Tire dealers cite limited demand as a reason for not stocking a larger variety of EV tires in 2024. EV tire and service trends from last year may point to why dealers in some parts of the country are bullish, but it isn’t like that everywhere.
On this week’s show, we’re looking at regional EV trends and how they affect EV tire sales and EV service. Following these demands and understanding where EV hotspots in the country are can better prepare you and your customers for current EV trends.
Nationally, EV services accounted for an average of 10% of tire dealer revenue last year, according to a recent Tire Review survey.
47% of dealers nationally think demand for EV services will slightly increase this year. However, EV service demand expectations for 2024 vary greatly by region.
For example, in the Northeast, 30% of dealers from states like Connecticut, Massachusetts and New York foresee a significant increase in EV work, while just 9% in the West expect a major jump. This is probably because EV hotspots like California and Nevada are used to regular EV work, so they don’t foresee any major changes.
Understanding these regional differences allows you to anticipate local conditions versus national averages. Say a shop in the West sees 1,000 EVs a year. If they have 200 more EV customers this year, that’s not much in terms of growth for them. However, a shop in the Midwest might only see 100 EVs per year in contrast. If they have even 50 more, it feels more like they have a major increase on their hands and need to make changes to adhere to those customers.
On EV tire sales, the story is similar. Nationally, 9% of tire sales were fitments for EV vehicles last year. There were still over a quarter of shops saying EV tire fitments were between 11-30% of their sales volume, though.
What about 2024 expectations? Do our respondents expect to sell more or less EV tires this year?
In the Northeast, 20% anticipate at least a slight increase, with 40% forecasting a big increase in how many EV tires they’ll sell. Nearly every region expects some sort of growth, with only 8% of our Southern respondents expecting some sort of decrease.
Whether tire dealers plan to expand their EV tire selection tells a different story, though.
Nationally, 45% said their EV tire catalog will stay about the same. Again though, we see big regional gaps.

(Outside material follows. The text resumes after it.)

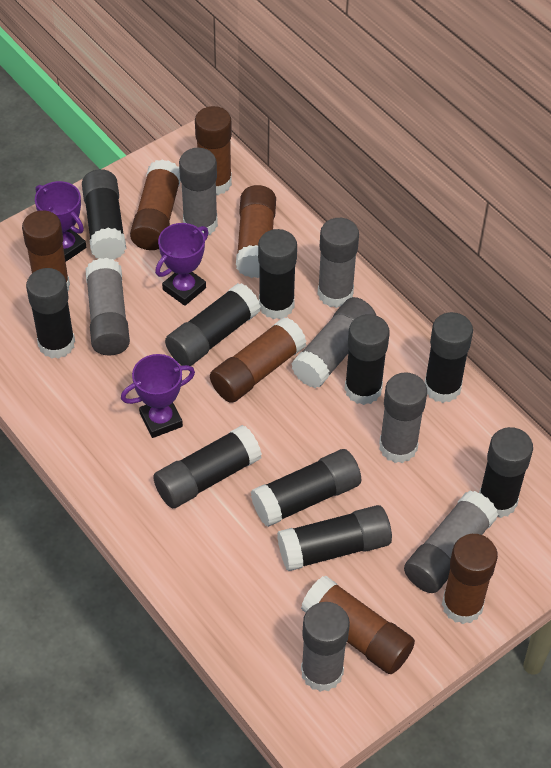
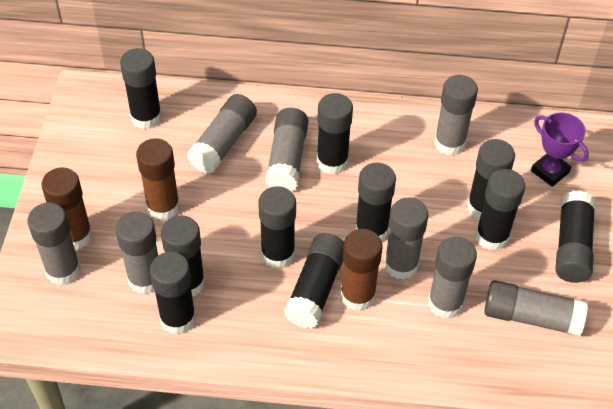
brown glue stick: [22,210,70,291] [130,159,181,250] [195,106,232,195] [210,317,307,403] [236,185,276,278] [301,575,415,674] [442,534,498,624] = 7 -> [41,167,93,250] [136,138,180,220] [341,229,383,311] = 3
grey glue stick: [85,258,130,355] [179,148,218,235] [291,297,376,388] [301,602,350,692] [318,218,359,308] [379,372,427,463] [404,490,498,593] = 7 -> [27,203,81,285] [116,212,158,294] [187,94,257,174] [265,108,308,192] [384,198,428,280] [428,236,477,319] [434,75,478,156] [484,280,588,336] = 8
purple trophy: [35,181,86,261] [121,354,195,438] [155,223,209,306] = 3 -> [531,112,589,187] = 1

58% of Midwestern dealers don’t plan to add EV tires, while 40% in the Northeast said they plan to increase their EV selection. But in a hotspot like the West, 100% of respondents from that region said they plan to expand EV tire selection.
Why the differences?
Over half who aren’t expanding their EV tire selection cited limited consumer demand. However, cost, lack of manufacturing incentives and availability challenges were also noted. Others claim a lack of cost and performance benefits to customers compared to premier non-EV tires. More than anything, this data underscores how local market conditions shape dealer perspectives on EVs.
For dealers in the Midwest and other regions with lower EV penetration, consumer interest is driving a “wait and see” approach. But for those in EV hotspots like the West, positioning for future growth is already underway.
While regional divides exist, the national EV wave is coming. By tailoring your strategy to local demand, you can ride it successfully.